The Slater ethic has now filled my freezer and half my fridge with suspiciously anonymous bowls of whatnot. I acquired a Sharpie recently (the finest indelible write-anywhere marker in the world, excellent for surreptitiously correcting spelling on laminated airplane instruction cards) but the problem is that being indelible it can't be, obviously, erased - so Tupperware boxes have multiple scribbled-out messages on them that read "apple sauce, NO, RATATOUILLE tomato soup 1994". Items are only readily identifiable when defrosted, and sometimes leftover beef stew doesn't add a great deal to a fruit cake. A nice woman came into the shop the other week and (this happens a lot in Barnes) said "Does anybody want a bag of windfalls? We've got too many." And like the freezer-stuffing fool I am, I took two. Some painful hours of peeling, coring and throwing away the bruised half of each apple ensued - I now have six bags of apple sauce in the freezer too. Would it have been so hard to say no?
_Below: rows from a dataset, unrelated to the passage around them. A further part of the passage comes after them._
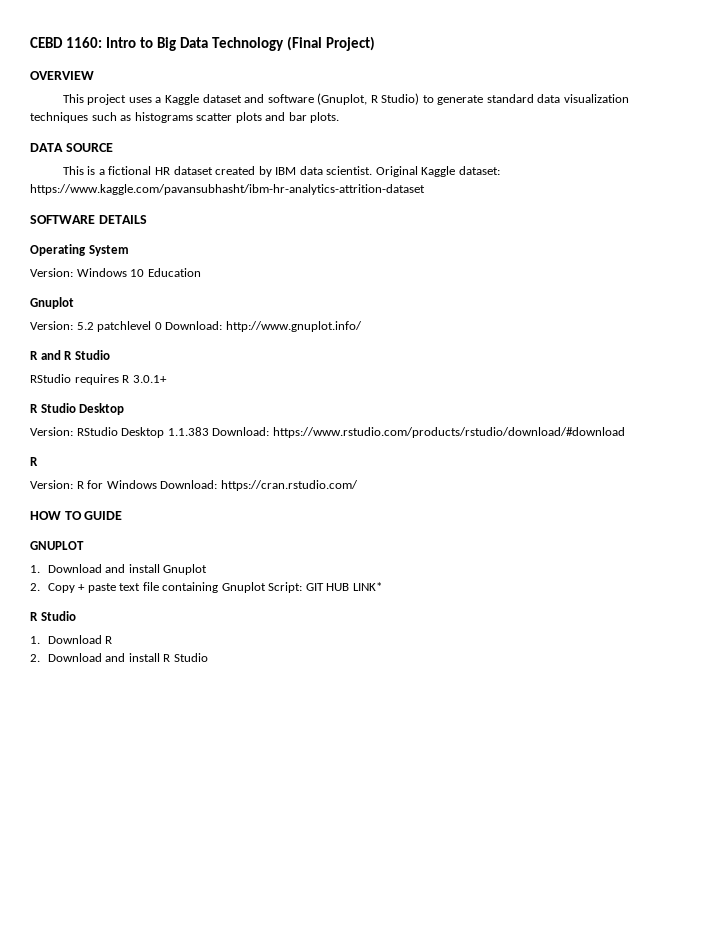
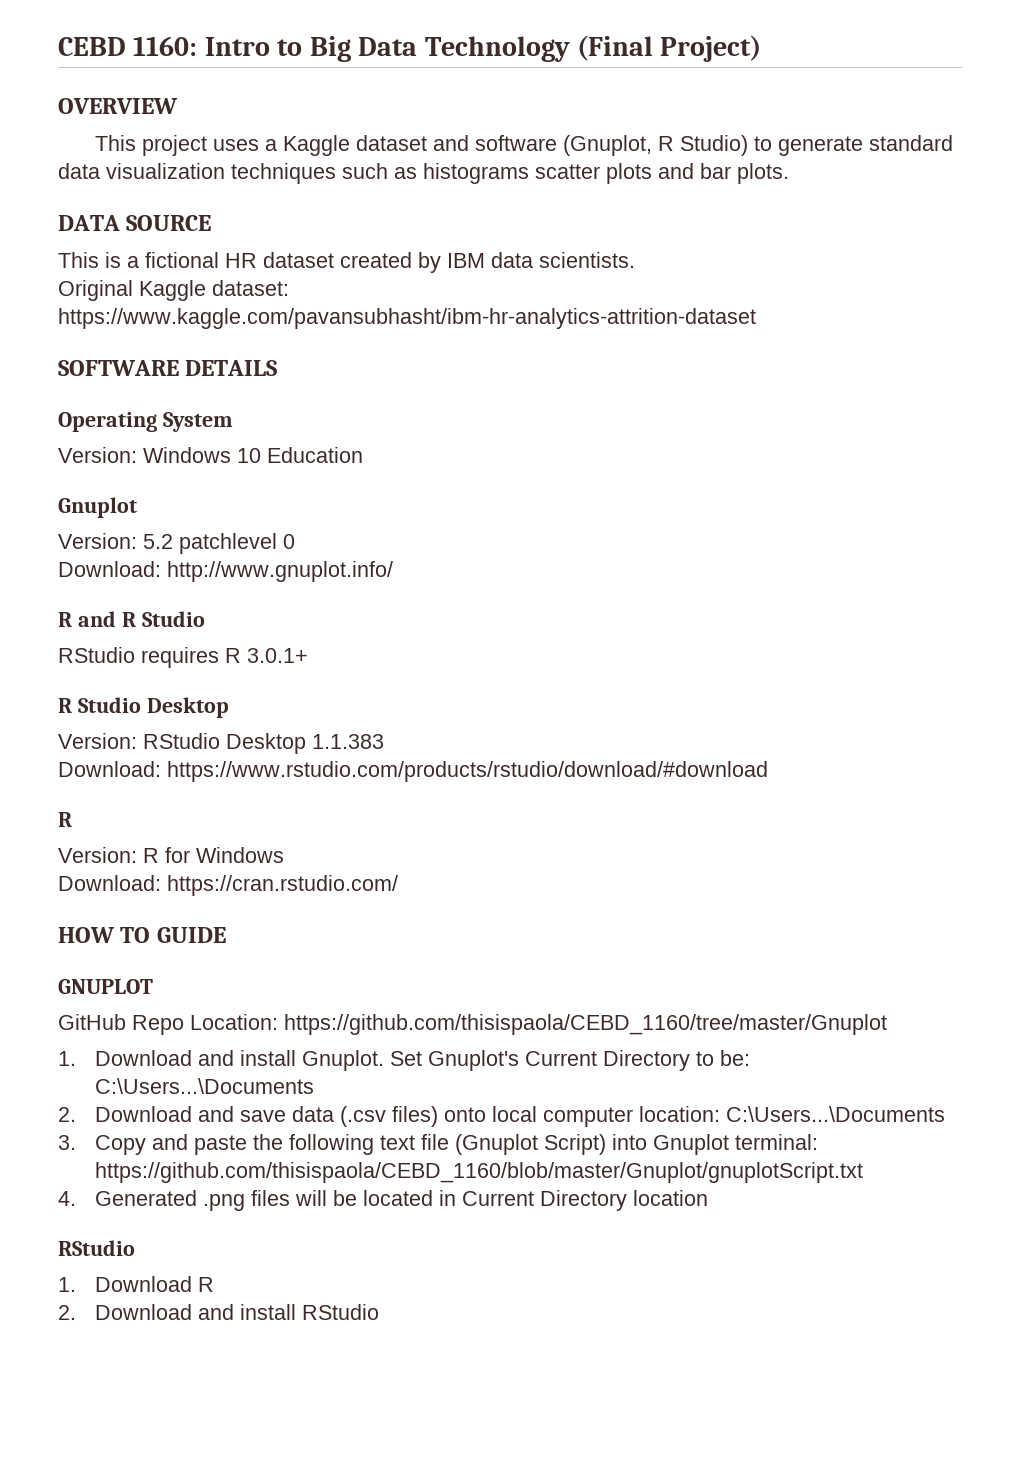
[326,166,373,175] scientist. -> [539,252,635,268] scientists. //
(162, 326) none -> (295, 541) //
(209, 431) none -> (384, 741) //
(157, 484) none -> (284, 855) //
(84, 545) none -> [58,1014,887,1035] // GitHub Repo Location: https://github.com/thisispaola/CEBD_1160/tree/master/Gnuplot
[163,564,208,575] [30,582,382,593] [30,611,76,621] Gnuplot // 2. Copy + paste text file containing Gnuplot Script: GIT HUB LINK* // R Studio -> [301,1050,750,1071] [94,1078,314,1094] [58,1106,945,1127] [58,1134,818,1155] [94,1162,863,1183] [58,1190,708,1211] [58,1240,135,1256] Gnuplot. Set Gnuplot's Current Directory to be: C:\Users...\Documents // 2. Download and save data (.csv files) onto local computer location: C:\Users...\Documents // 3. Copy and paste the following text file (Gnuplot Script) into Gnuplot terminal: https://github.com/thisispaola/CEBD_1160/blob/master/Gnuplot/gnuplotScript.txt // 4. Generated .png files will be located in Current Directory location // RStudio
[163,653,208,662] R Studio -> [301,1304,379,1320] RStudio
I should really point out that none of this is the sign of great virtue - it's further proof of my insidious OCD. I so can't bear to throw food away that sometimes I even put things in the freezer in order to avoid putting them in the bin. A couple of weeks ago I bought what I stupidly thought was a bunch of chard at the rip-off farmers' market up the road - of course it turned out to be pak choi, which don't get me wrong is fine, but even Sainsbury's has it. I wanted chard, with cheese sauce. Having chopped it up, washed it, and even blanched it, I was forced to accept the inevitable - I now had a saucepan full of limp Chinese cabbage. So I froze it. It's still there, silently reproaching me. Maybe one day I'll get it out and do something faintly repulsive with it. I even labelled the bag "CHARD JUST DEFROST AND COOK WITH CHEESE SAUCE actually it might be pak choi". What am I hoping for? That it may just morph into chard through the power of positive thinking? Or that Mr Fishwife will throw it away when he can't fit some hot cross buns in the second drawer down? I need help. Or, failing that, a bigger freezer. It could be worse - Mantua Maker was staying the other week, and raving about the delights of the huge freezer she and Professor MM have acquired - "We needed a larger one because we're involved in this pork scheme with another couple" she said (I can only assume this isn't a Northern euphemism for swinging). At least nobody has tried to involve me and Mr Fishwife in a pork scheme.